In aviation, vertical navigation (VNAV, usually pronounced vee-nav) is glidepath information provided during an instrument approach, independently of ground-based navigation aids.  An onboard  navigation system displays a constant rate descent path to minimums.  The VNAV path is computed using aircraft performance, approach constraints, weather data, and aircraft weight.  The approach path is computed from the top of descent point to the end of descent waypoint, which is typically the runway or missed approach point.

Overview
A flight management system (FMS) uses either a performance or a geometric VNAV path.  The performance path is computed from the top of the descent to the first constrained waypoint, using idle or near idle power.  This is referred to as an idle descent path at ECON speed.  The geometric path is shallower descent and typically not at idle.  The geometric path uses an assigned vertical angle or the computed point to point path between constrained waypoints. 

RNAV approaches combine VNAV navigation equipment with LNAV navigation equipment to provide both lateral and vertical approach guidance.
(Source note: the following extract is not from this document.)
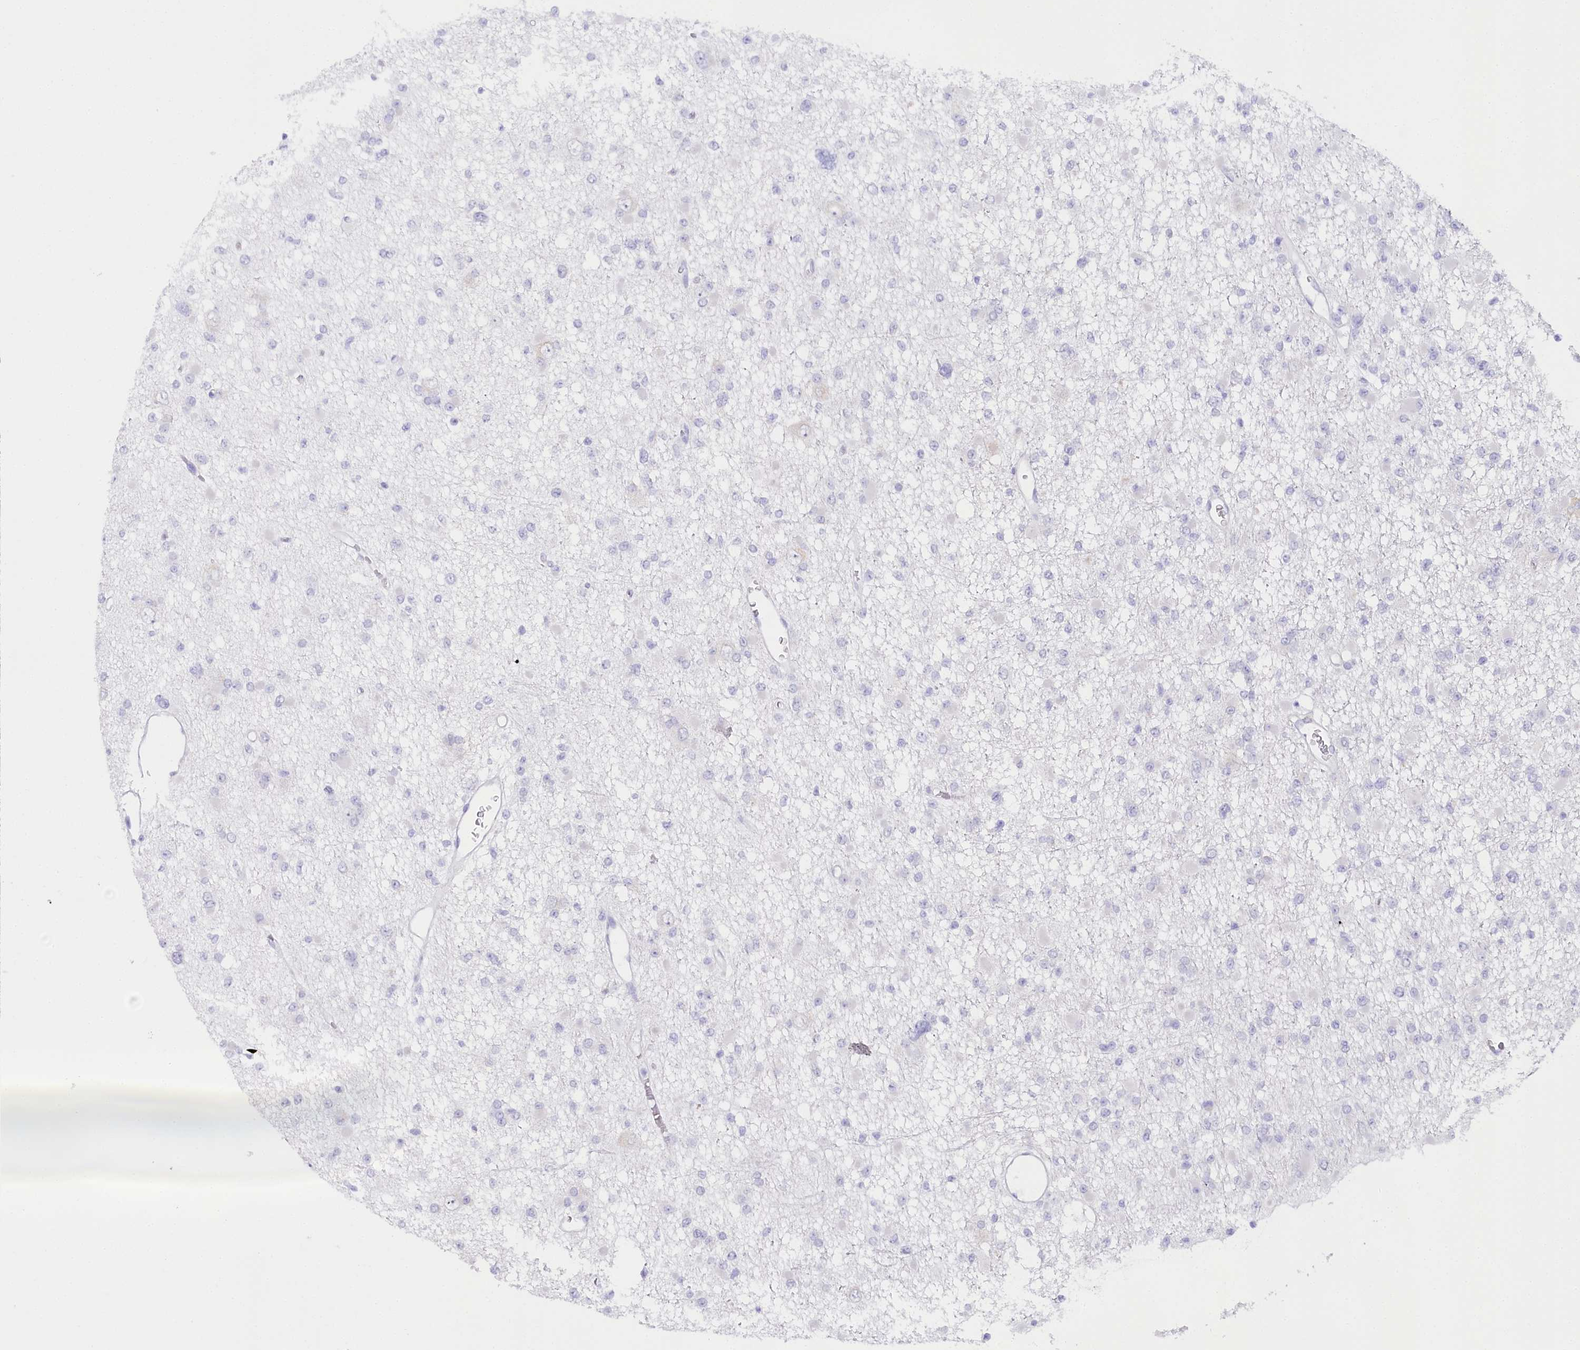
{"staining": {"intensity": "negative", "quantity": "none", "location": "none"}, "tissue": "glioma", "cell_type": "Tumor cells", "image_type": "cancer", "snomed": [{"axis": "morphology", "description": "Glioma, malignant, Low grade"}, {"axis": "topography", "description": "Brain"}], "caption": "This is an immunohistochemistry (IHC) image of malignant glioma (low-grade). There is no positivity in tumor cells.", "gene": "CSN3", "patient": {"sex": "female", "age": 22}}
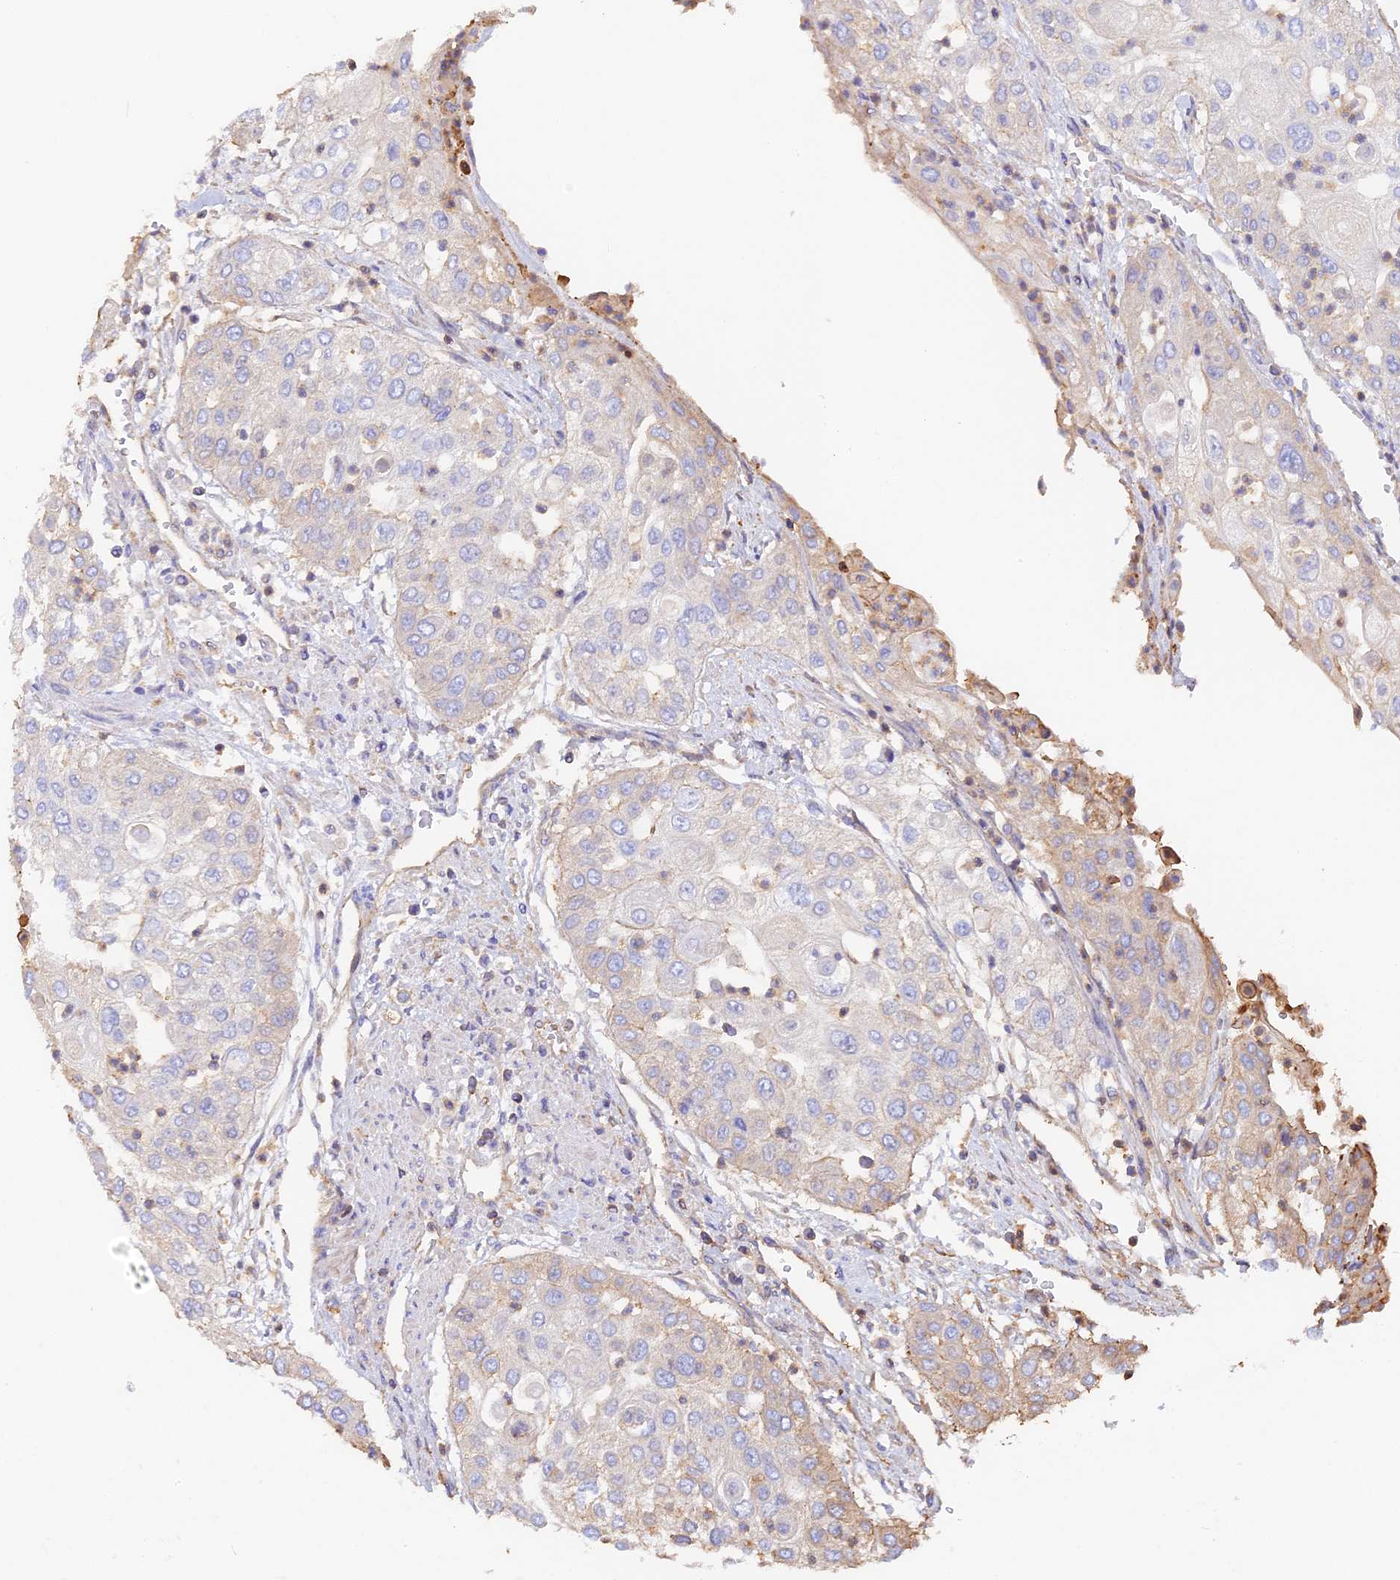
{"staining": {"intensity": "weak", "quantity": "<25%", "location": "cytoplasmic/membranous"}, "tissue": "urothelial cancer", "cell_type": "Tumor cells", "image_type": "cancer", "snomed": [{"axis": "morphology", "description": "Urothelial carcinoma, High grade"}, {"axis": "topography", "description": "Urinary bladder"}], "caption": "IHC histopathology image of neoplastic tissue: human high-grade urothelial carcinoma stained with DAB demonstrates no significant protein expression in tumor cells. (Brightfield microscopy of DAB (3,3'-diaminobenzidine) immunohistochemistry (IHC) at high magnification).", "gene": "VPS18", "patient": {"sex": "female", "age": 79}}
Vertical guidance comes from WAAS GPS or a barometric VNAV (Baro-VNAV) system.  The FMS provides flight control steering and thrust guidance along the VNAV path.  

VNAV information on an approach plate includes the Final Approach Fix (FAF), the FAF crossing altitude, a Vertical Descent Angle (VDA), the landing runway threshold as a second fix, the Threshold Crossing Height (TCH), and perhaps a Visual Descent Point (VDP).  A pilot uses the VDA, and ground speed, to compute a rate of descent (from a table found in the U.S. Terminal Procedures Publication), which is flown using the Vertical velocity indicator.

Aircraft approved for LNAV/VNAV minimums include the Boeing 737NG, 767, 777, the Airbus A300 and some ATRs.

Baro-VNAV
A Baro-VNAV is an RNAV system which uses the aircraft altimeter to compute and display a vertical guidance path.  The path is either geometric between two waypoints, or based on an angle from a single waypoint.  Baro-VNAV procedures include a minimum and maximum temperature limitation.  Otherwise, temperature compensations must be used.